Und dann kam The Old Republic. Die als Knights of the Old Republic Online angelegte Fortsetzung des Franchises ist ein MMORPG und das würde in den meisten Fällen ja die Fortsetzung des Single Player RPGs nicht ausschließen, doch die Lizenz und das Franchise verhindern das in diesem Fall. The Old Republic musste sich nun der Aufgabe stellen, die Story aus dem Original wieder aufzugreifen, als auch die Erzählung der misratenen Fortsetzung einzubeziehen. Auch das ist nicht unbedingt dem Pragmatismus der Entwickler geschuldet, sondern der Lizenz und den mit dieser verbundenen Spielregeln, dass bereits etablierte Kontinuität nicht über den Haufen geworfen werden darf. So musste man mit einem Stiefkind fertig werden, dass einerseits deformiert war, andererseits jedoch große Bedeutung für das Franchise hätte haben können. Man durfte es jedoch nicht einfach wegsperren. Stattdessen band man es zumindest oberflächlich ein. Aus dem im Finale von TSL angekündigten geheimen Feind wurde das Sith-Imperium, in Hinsicht auf die Darstellung des Protagonisten aus Teil 1 orientierte man sich jedoch nicht an der unvollständigen TSL-Intepretation sondern den Ideen des Revan-Schöpfers Drew Karpyshyn, der allein für seine Mitarbeit an der KotOR I-Fortsetzung aus dem Mass Effect 2-Team Biowares ausstieg und von Kanada in die USA nach Austin, Texas zog.

Der Marvel-Faktor

Die Marvel-Comics und Filme nutzen ein nicht unähnliches Konzept wenn es um Großereignisse geht. Die Ausführung variierte über die Jahre jedoch erheblich.

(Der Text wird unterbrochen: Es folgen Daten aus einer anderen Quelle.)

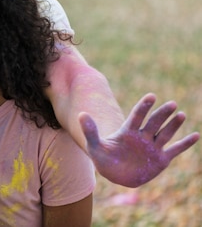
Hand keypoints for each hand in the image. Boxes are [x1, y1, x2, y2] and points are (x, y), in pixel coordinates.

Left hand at [80, 93, 199, 186]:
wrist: (115, 174)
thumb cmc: (104, 159)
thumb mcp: (95, 146)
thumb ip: (90, 131)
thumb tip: (81, 114)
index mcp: (127, 131)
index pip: (137, 116)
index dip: (143, 107)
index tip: (151, 96)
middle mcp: (142, 136)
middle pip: (153, 123)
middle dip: (162, 114)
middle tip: (171, 104)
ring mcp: (152, 147)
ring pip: (165, 133)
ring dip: (173, 125)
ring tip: (180, 114)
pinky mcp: (160, 159)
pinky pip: (175, 150)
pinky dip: (185, 143)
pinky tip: (195, 135)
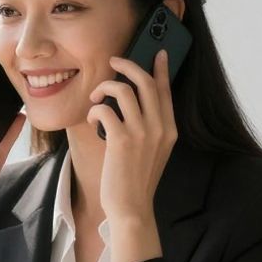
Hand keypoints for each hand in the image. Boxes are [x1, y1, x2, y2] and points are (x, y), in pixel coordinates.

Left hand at [85, 50, 177, 261]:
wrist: (132, 208)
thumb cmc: (136, 180)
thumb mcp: (153, 152)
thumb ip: (150, 129)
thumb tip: (134, 103)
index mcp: (169, 129)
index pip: (166, 90)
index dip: (161, 68)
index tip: (159, 53)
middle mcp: (159, 127)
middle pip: (145, 82)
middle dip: (127, 65)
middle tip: (113, 62)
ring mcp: (142, 133)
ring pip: (123, 90)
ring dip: (104, 87)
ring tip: (95, 97)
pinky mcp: (121, 140)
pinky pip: (105, 108)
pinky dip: (94, 108)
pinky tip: (91, 119)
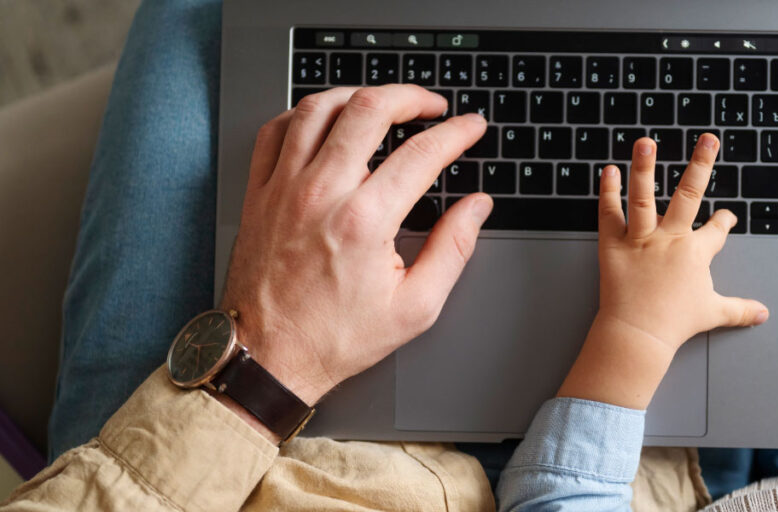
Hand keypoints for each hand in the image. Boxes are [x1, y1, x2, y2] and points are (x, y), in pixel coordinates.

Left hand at [220, 85, 491, 408]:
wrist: (269, 357)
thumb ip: (453, 249)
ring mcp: (284, 188)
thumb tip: (476, 207)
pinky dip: (306, 113)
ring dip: (359, 95)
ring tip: (384, 103)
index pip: (422, 153)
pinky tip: (327, 121)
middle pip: (368, 109)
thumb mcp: (414, 307)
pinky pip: (277, 129)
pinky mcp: (259, 193)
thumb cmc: (336, 338)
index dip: (456, 132)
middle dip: (410, 96)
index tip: (471, 127)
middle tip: (431, 105)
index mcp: (364, 221)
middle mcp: (321, 194)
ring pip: (320, 107)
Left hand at [557, 135, 768, 408]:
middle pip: (689, 194)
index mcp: (696, 252)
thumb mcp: (713, 313)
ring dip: (644, 166)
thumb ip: (739, 309)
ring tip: (645, 142)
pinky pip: (610, 213)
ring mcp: (641, 239)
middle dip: (701, 164)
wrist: (640, 333)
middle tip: (709, 139)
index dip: (724, 222)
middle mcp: (671, 238)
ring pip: (643, 196)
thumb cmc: (675, 323)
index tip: (727, 216)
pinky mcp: (614, 245)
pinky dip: (608, 191)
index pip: (716, 230)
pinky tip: (609, 171)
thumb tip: (763, 314)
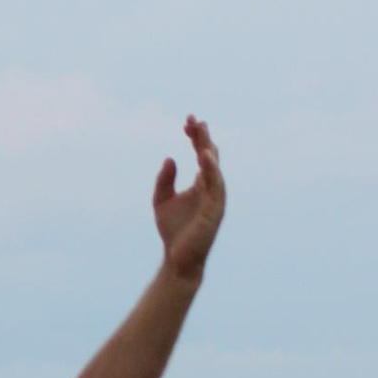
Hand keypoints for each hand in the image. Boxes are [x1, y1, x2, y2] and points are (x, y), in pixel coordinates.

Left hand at [153, 116, 225, 285]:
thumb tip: (170, 158)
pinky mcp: (215, 210)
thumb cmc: (173, 230)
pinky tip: (204, 157)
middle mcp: (211, 188)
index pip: (201, 155)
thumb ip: (165, 179)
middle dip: (203, 138)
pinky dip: (211, 170)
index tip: (187, 121)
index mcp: (201, 184)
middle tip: (194, 119)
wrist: (177, 258)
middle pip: (210, 156)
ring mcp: (215, 198)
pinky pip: (216, 186)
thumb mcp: (161, 200)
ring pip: (214, 169)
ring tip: (201, 132)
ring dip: (208, 149)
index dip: (195, 137)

Die Idee ist einfach, ein Film wie Avengers sollte auch für Zuschauer verständlich sein, die nicht schon alle Marvel-Filme der Phase I gesehen hatten. Die in Avengers thematisierte Alien-Invasion von New York ist ein Großereignis in Marvels Filmuniversum. In den Comics ist es oftmals jedoch keineswegs so einfach den Entwicklungen zu folgen, denn neben den 7 bis 8 Comic Heften über das Event werden auch allen laufenden Comicreihen Event-Sonderausgaben zuteil und nicht selten hat sich das Event erst recht aus einer der Heftreihen entsponnen, weshalb man nicht so ganz einfach einsteigen kann. Aber es geht auch einfacher, wenn das Event sehr selbstbezogen ist. Da wird dann in den Event-Comics abgehandelt was geschehen ist und was passiert, während in den einzelnen Heftreihen nur für 1-2 Ausgaben eventspezifische Ereignisse erfolgen. Das ist imho die leserfreundlichere Variante, doch die Comicbranche steckt seit langem in der Krise und da wird Profitgier oftmals zur Notwendigkeit. Je mehr sich vom Event in die Comicserien auslagern lässt, desto mehr kann man die Leser dazu drängen, auch diese zu kaufen bzw. sich als Wolverine-Fan etwa über das Event auch andere Comics zu kaufen.

Das Problem mit Comics und Superheldenfranchises ist jedoch immer wieder das Spektakel. Filme wie Avengers und die jährlichen Events müssen groß und efffekthascherisch sein, doch schlussendlich nutzen sie sich rasant ab. Ihre Halbwertszeit ist gering.